Render every line of the listing below as a JSON array of strings, one string per line, skipping any blank lines. Leave the picture markers out of the answer.

▶

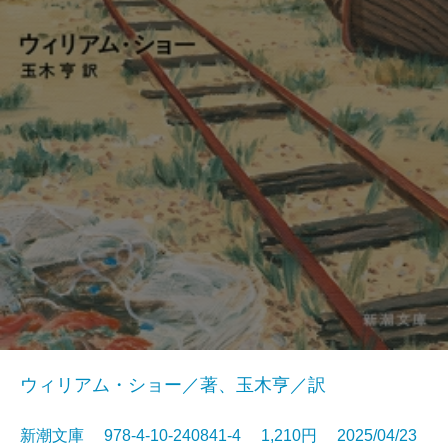
ウィリアム・ショー／著、玉木亨／訳
新潮文庫 978-4-10-240841-4 1,210円 2025/04/23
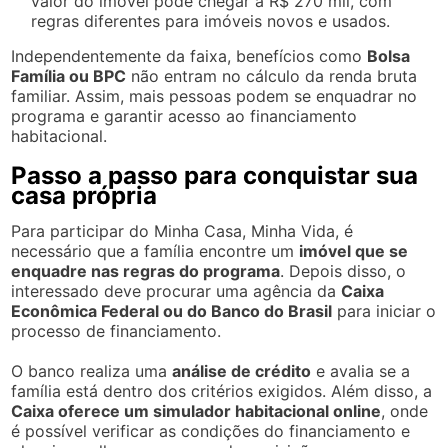
valor do imóvel pode chegar a R$ 270 mil, com
regras diferentes para imóveis novos e usados.
Independentemente da faixa, benefícios como
Bolsa
Família ou BPC
não entram no cálculo da renda bruta
familiar. Assim, mais pessoas podem se enquadrar no
programa e garantir acesso ao financiamento
habitacional.
Passo a passo para conquistar sua
casa própria
Para participar do Minha Casa, Minha Vida, é
necessário que a família encontre um
imóvel que se
enquadre nas regras do programa
. Depois disso, o
interessado deve procurar uma agência da
Caixa
Econômica Federal ou do Banco do Brasil
para iniciar o
processo de financiamento.
O banco realiza uma
análise de crédito
e avalia se a
família está dentro dos critérios exigidos. Além disso, a
Caixa oferece um simulador habitacional online
, onde
é possível verificar as condições do financiamento e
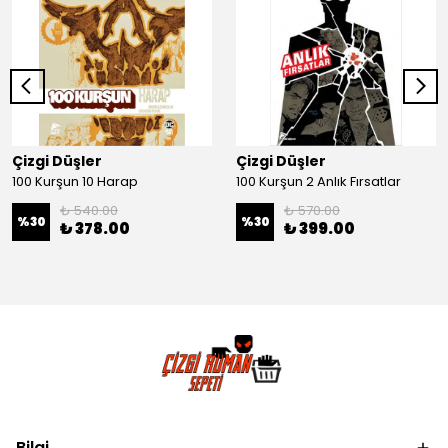
Çizgi Düşler
Çizgi Düşler
100 Kurşun 10 Harap
100 Kurşun 2 Anlık Fırsatlar
₺ 540.00
₺ 570.00
%
30
%
30
₺ 378.00
₺ 399.00
Bilgi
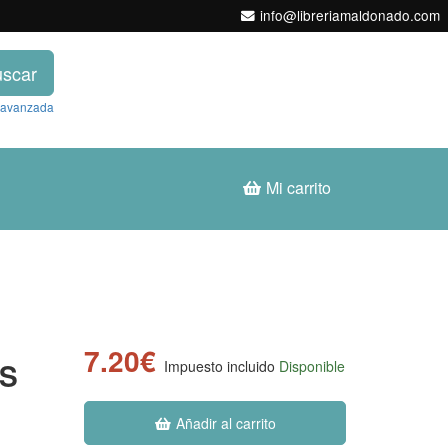
info@libreriamaldonado.com
scar
 avanzada
Mi carrito
7.20€
S
Impuesto incluido
Disponible
Añadir al carrito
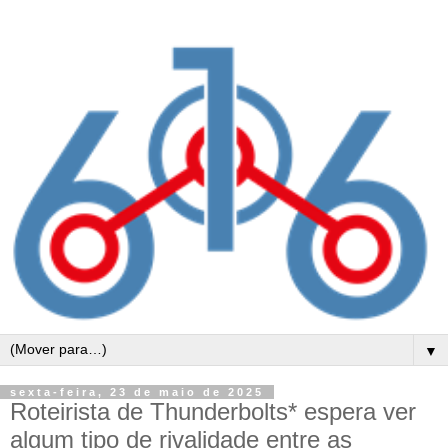
▼
sexta-feira, 23 de maio de 2025
Roteirista de Thunderbolts* espera ver
algum tipo de rivalidade entre as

◀

**SOLVED EXERCISE:**
[
  "ウィリアム・ショー／著、玉木亨／訳",
  "新潮文庫 978-4-10-240841-4 1,210円 2025/04/23",
  "valor do imóvel pode chegar a R$ 270 mil, com",
  "regras diferentes para imóveis novos e usados.",
  "Independentemente da faixa, benefícios como",
  "Bolsa",
  "Família ou BPC",
  "não entram no cálculo da renda bruta",
  "familiar. Assim, mais pessoas podem se enquadrar no",
  "programa e garantir acesso ao financiamento",
  "habitacional.",
  "Passo a passo para conquistar sua",
  "casa própria",
  "Para participar do Minha Casa, Minha Vida, é",
  "necessário que a família encontre um",
  "imóvel que se",
  "enquadre nas regras do programa",
  ". Depois disso, o",
  "interessado deve procurar uma agência da",
  "Caixa",
  "Econômica Federal ou do Banco do Brasil",
  "para iniciar o",
  "processo de financiamento.",
  "O banco realiza uma",
  "análise de crédito",
  "e avalia se a",
  "família está dentro dos critérios exigidos. Além disso, a",
  "Caixa oferece um simulador habitacional online",
  ", onde",
  "é possível verificar as condições do financiamento e",
  "Çizgi Düşler",
  "Çizgi Düşler",
  "100 Kurşun 10 Harap",
  "100 Kurşun 2 Anlık Fırsatlar",
  "₺ 540.00",
  "₺ 570.00",
  "%",
  "30",
  "%",
  "30",
  "₺ 378.00",
  "₺ 399.00",
  "Bilgi",
  "info@libreriamaldonado.com",
  "scar",
  " avanzada",
  "Mi carrito",
  "7.20€",
  "S",
  "Impuesto incluido",
  "Disponible",
  "Añadir al carrito",
  "▼",
  "sexta-feira, 23 de maio de 2025",
  "Roteirista de Thunderbolts* espera ver",
  "algum tipo de rivalidade entre as"
]